House Speaker Glenn Richardson has proposed to fund trauma care through an annual $10 fee on automobiles. However, that approach is linked to Richardson's controversial plan to eliminate ad valorem taxes on cars and trucks, which seems unlikely to become law. If it dies, the $10 fee for trauma care is likely to die with it.
The Senate hasn't taken up any of a half-dozen bills that would directly fund trauma programs. And unfortunately, neither the Richardson plan nor any of the Senate proposals would guarantee funding for trauma care.
Instead, revenue from those sources would flow directly to the state's general fund and would have to be appropriated for trauma care each year by the Legislature. In a tight budget year —- and we may have several in our future —- the Legislature could choose to spend the money elsewhere. A similar funding mechanism was supposed to fix financing problems in the state's indigent criminal defense program, but it has been chronically underfunded since it was created four years ago.

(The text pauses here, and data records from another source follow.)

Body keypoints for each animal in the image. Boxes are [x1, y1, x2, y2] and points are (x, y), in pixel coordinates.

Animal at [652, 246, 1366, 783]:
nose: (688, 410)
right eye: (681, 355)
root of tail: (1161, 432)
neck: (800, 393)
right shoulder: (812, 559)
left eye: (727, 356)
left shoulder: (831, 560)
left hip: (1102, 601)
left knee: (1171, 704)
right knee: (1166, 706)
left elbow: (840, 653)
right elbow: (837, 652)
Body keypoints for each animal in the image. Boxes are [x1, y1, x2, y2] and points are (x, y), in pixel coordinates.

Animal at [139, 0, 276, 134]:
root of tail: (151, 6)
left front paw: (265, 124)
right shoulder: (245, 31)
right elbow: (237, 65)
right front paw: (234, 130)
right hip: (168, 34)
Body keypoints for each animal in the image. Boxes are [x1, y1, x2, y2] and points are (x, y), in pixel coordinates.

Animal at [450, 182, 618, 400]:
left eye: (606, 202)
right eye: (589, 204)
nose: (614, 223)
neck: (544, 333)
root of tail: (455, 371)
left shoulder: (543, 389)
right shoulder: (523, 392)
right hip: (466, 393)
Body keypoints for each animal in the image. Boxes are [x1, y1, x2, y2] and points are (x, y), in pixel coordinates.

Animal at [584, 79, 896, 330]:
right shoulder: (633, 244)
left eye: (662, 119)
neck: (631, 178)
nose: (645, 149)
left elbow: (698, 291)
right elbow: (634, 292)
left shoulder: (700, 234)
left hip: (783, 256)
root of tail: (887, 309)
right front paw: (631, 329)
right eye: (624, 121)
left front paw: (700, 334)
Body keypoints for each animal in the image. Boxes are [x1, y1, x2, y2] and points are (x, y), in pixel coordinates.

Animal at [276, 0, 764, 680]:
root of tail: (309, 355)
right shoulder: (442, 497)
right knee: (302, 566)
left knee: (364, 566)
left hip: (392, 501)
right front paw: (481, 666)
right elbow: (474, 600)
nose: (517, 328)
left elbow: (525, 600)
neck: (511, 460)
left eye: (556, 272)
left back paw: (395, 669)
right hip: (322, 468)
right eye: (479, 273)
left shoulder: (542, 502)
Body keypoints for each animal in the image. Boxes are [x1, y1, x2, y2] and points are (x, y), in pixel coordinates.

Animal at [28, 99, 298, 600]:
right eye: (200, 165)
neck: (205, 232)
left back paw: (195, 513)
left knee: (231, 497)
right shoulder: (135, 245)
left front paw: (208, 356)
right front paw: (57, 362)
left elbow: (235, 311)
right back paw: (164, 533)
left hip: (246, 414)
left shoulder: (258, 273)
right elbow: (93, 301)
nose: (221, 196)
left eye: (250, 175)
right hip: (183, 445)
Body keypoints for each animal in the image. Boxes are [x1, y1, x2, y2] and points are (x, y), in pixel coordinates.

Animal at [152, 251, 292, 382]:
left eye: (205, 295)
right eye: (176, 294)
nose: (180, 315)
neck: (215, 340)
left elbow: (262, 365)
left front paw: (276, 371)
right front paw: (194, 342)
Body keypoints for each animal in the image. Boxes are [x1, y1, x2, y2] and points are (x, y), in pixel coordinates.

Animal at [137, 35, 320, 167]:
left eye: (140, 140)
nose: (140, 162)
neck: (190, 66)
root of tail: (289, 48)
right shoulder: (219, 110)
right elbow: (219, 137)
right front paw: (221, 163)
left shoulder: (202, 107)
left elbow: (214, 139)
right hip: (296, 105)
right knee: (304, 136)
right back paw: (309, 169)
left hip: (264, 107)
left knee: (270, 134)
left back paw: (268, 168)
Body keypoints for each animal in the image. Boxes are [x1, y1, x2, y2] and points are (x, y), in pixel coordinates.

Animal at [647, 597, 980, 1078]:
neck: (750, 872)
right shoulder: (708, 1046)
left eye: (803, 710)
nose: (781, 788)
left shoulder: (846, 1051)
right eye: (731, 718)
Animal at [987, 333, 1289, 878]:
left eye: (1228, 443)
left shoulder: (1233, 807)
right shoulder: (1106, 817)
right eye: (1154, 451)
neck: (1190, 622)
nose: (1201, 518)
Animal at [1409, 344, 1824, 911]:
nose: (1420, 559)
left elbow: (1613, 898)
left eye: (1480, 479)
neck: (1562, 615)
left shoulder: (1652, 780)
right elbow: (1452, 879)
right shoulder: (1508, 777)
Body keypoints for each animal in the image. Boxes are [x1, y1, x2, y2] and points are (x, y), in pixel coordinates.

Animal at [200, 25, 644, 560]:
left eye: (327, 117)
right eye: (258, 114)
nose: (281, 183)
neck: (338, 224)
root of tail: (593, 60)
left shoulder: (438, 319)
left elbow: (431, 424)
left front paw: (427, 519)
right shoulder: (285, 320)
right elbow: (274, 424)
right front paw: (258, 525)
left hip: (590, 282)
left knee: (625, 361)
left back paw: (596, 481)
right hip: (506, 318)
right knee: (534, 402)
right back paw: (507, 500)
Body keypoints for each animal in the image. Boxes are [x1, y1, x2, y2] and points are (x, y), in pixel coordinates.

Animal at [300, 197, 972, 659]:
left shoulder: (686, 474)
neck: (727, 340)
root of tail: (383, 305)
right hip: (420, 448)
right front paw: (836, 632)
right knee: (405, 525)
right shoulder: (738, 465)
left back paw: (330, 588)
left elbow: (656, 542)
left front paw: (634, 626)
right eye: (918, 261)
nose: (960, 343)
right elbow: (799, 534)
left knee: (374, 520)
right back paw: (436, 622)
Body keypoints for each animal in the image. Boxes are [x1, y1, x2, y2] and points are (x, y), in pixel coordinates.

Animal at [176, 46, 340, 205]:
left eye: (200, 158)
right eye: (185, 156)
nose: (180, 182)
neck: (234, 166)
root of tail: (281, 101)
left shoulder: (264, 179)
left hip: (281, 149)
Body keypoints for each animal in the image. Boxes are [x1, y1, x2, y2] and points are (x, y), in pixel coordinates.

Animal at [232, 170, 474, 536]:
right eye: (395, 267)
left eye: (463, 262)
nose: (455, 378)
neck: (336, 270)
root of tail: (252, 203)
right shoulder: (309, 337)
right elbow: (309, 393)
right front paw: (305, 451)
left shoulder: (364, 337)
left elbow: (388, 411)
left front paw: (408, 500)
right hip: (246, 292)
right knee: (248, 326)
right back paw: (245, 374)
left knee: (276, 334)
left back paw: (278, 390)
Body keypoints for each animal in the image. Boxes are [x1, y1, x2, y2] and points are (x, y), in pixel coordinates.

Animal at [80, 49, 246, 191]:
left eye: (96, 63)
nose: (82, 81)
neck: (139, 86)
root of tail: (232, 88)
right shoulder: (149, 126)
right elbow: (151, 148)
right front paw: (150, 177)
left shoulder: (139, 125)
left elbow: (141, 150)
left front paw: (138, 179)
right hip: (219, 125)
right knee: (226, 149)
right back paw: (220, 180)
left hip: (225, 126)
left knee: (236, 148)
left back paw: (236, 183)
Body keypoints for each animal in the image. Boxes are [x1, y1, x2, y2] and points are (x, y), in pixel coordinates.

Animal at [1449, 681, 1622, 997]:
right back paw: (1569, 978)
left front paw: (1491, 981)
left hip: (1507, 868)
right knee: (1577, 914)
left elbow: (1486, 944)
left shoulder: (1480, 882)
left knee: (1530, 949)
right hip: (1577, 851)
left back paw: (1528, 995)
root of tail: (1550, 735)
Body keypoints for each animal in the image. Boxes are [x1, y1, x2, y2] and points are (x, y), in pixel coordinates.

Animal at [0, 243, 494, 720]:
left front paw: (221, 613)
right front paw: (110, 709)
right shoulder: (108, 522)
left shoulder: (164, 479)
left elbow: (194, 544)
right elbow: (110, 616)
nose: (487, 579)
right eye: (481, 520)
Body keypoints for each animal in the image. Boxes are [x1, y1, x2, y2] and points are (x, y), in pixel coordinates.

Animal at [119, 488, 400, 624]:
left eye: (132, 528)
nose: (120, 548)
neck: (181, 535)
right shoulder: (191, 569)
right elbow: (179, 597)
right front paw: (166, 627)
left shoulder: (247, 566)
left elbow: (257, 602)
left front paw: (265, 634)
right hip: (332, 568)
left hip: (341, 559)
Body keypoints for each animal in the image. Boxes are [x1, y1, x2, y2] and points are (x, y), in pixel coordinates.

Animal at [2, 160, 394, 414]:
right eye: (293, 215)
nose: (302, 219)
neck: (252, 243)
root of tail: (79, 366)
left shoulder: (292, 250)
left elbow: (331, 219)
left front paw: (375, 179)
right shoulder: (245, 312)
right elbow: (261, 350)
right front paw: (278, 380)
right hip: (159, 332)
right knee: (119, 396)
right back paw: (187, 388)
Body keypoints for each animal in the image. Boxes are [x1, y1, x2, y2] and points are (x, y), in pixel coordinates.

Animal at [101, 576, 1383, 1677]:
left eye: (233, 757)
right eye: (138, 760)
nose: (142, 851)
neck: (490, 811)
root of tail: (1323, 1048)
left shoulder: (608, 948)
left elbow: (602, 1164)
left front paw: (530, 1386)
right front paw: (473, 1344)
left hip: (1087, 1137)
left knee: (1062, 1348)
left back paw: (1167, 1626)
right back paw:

Georgia needs a dedicated source of funds to shore up its existing trauma network and eventually expand it to more hospitals. Air and ground ambulance programs also need to be better coordinated on a regional basis, especially in rural areas.
That can't be accomplished if trauma-care advocates are forced to fight the same budget battles every year. Other states, including Florida, Virginia and Maryland, understand that trauma care is an essential, lifesaving service that must be maintained.
The General Assembly should move quickly to create a mechanism that will secure the network now and in the future.